Hal ini bersesuaian dengan opname terakhir sebelum pemutusan kontrak tanggal 4 Januari 2023, yang dilaksanakan oleh PPK dan Konsultan Pengawas, si mana bobot fisik yang diperoleh hanya sebesar 52,171%.

"Pada ada saat dilakukan perhitungan fisik oleh ahli dari Dinas Perumahan Kawasan Permukiman & Pertanahan Prop. Sulsel, diperoleh Kesimpulan, bobot dilapangan hanya sebesar 55.52%," jelasnya. 

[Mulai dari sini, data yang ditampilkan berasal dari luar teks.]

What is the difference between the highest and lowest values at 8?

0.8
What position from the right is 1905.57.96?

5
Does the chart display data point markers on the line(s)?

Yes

Tindak lanjut dari permintaan PT. KIP di termin XI (Mc 23) tersebut, dengan alasan ada perintah melalui disposisi Kasatker agar segera diproses oleh tersangka SD selaku PPK C3 kemudian memproses permintaan pembayaran dari PT. KIP dengan alasan penyerapan anggaran di akhir tahun 2021.

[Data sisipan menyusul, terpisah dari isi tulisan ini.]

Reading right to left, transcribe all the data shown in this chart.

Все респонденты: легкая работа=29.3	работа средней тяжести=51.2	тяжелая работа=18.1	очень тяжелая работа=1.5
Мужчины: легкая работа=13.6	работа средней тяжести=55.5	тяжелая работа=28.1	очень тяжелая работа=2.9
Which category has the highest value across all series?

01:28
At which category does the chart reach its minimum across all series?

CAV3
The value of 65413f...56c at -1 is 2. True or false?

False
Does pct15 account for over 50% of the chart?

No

Tersangka SD lalu memerintahkan saksi Farid (staf keuangan) membuat dokumen keuangan berita acara tingkat kemajuan Fisik. Berita acara penyelesaian pekerjaan, berita acara pembayaran, kwitansi pembayaran, dan SPTJB sebagai kelengkapan pembayaran, yang pembuatannya tidak berdasar laporan progres dari konsultan pengawas tetapi semua atas perintah Tersangka SD. 

"Padahal oleh tersangka SD selaku PPK mengetahui pengajuan pembayaran pada termin 11 Mc 23 tersebut tidak sesuai bobot fisik dilapangan, sehingga seharusnya pengajuan pembayaran dengan dasar termin XI Mc 23 belum dapat ditindaklanjuti," tuturnya. 

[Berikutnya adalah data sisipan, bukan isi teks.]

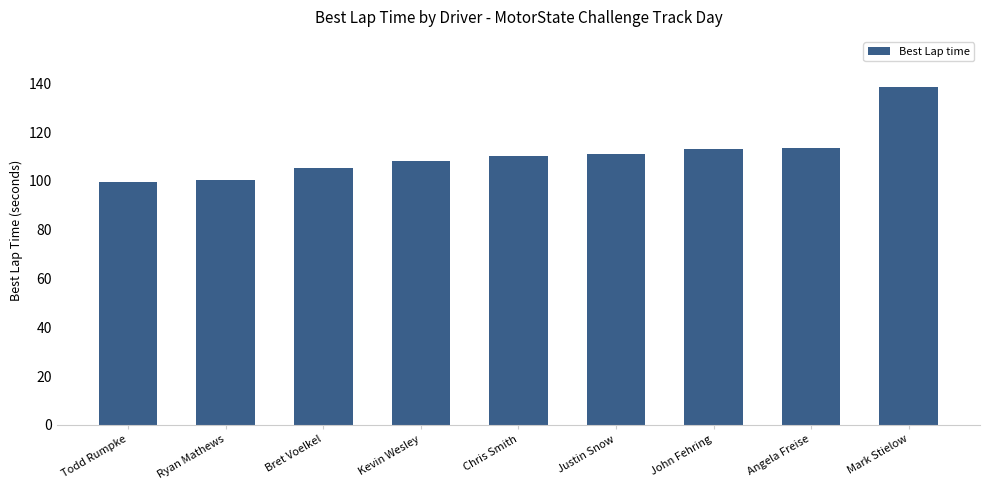

How many bars are there in total?

9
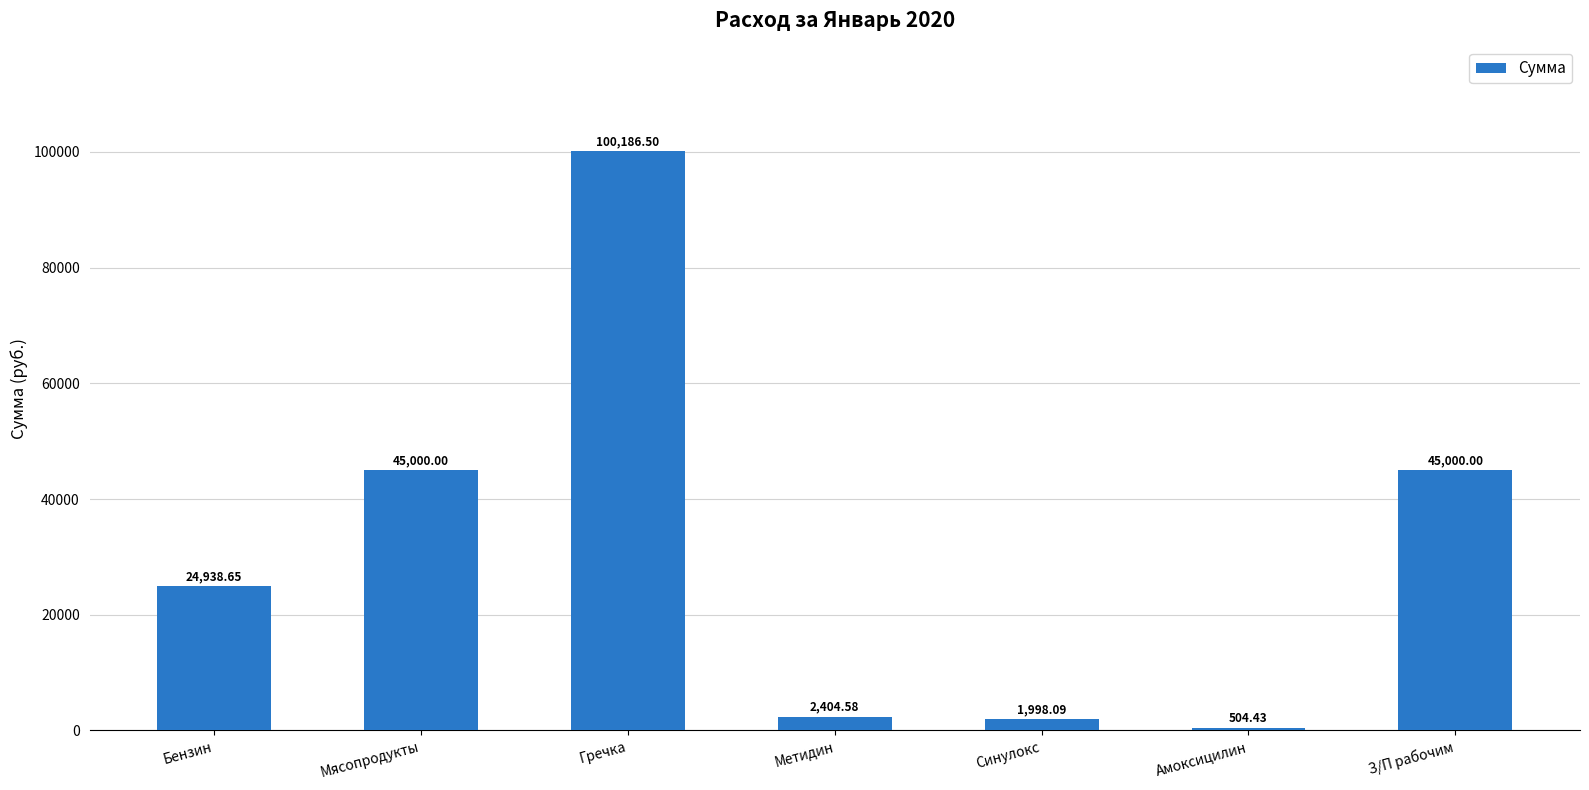

What is the label of the 5th bar from the right?

Гречка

Tidak hanya itu tersangka JRJ juga telah mempergunakan uang yang bersumber termin 1 sampai termin 11 pada pembayaran paket C3 untuk kepentingan pribadi dan tidak sesuai peruntukkan.

Akibat perbuatan para tersangka dan oknum-oknum lainnya menyebabkan pekerjaan pembangunan Perpipaan Air Limbah Kota Makassar Zona Barat Laut (Paket C-3) didapati selisih bobot pekerjaan sebesar 55,52%, yang berpotensi merugikan keuangan negara yang berasal dari biaya yang telah dikeluarkan berupa pembayaran realisasi fisik yang tidak sesuai volume/progres fisik dilapangan sebesar Rp7.987.044.694.

Akibat perbuatannya kedua tersangka diduga melanggar ketentuan sebagaimana diatur dalam primair Pasal 2 Ayat 1 jo Pasal 18 Undang-undang RI Nomor 31 tahun 1999 tentang Pemberantasan Tindak Pidana Korupsi Jo. Undang-Undang RI Nomor 20 tahun 2001 tentang Perubahan Atas Undang-undang RI Nomor: 31 Tahun 1999 tentang Pemberantasan Tindak Pidana Korupsi Jo. Pasal 55 Ayat 1 ke-1 KUHP subsider Pasal 3 jo. Pasal 18 Undang-undang Nomor 31 tahun 1999 tentang Pemberantasan Tindak Pidana Korupsi jo. Undang-Undang RI Nomor 20 tahun 2001 tentang Perubahan Atas Undang-undang RI Nomor 31 Tahun 1999 tentang Pemberantasan Tindak Pidana Korupsi Jo. Pasal 55 Ayat 1 ke-1 KUHP.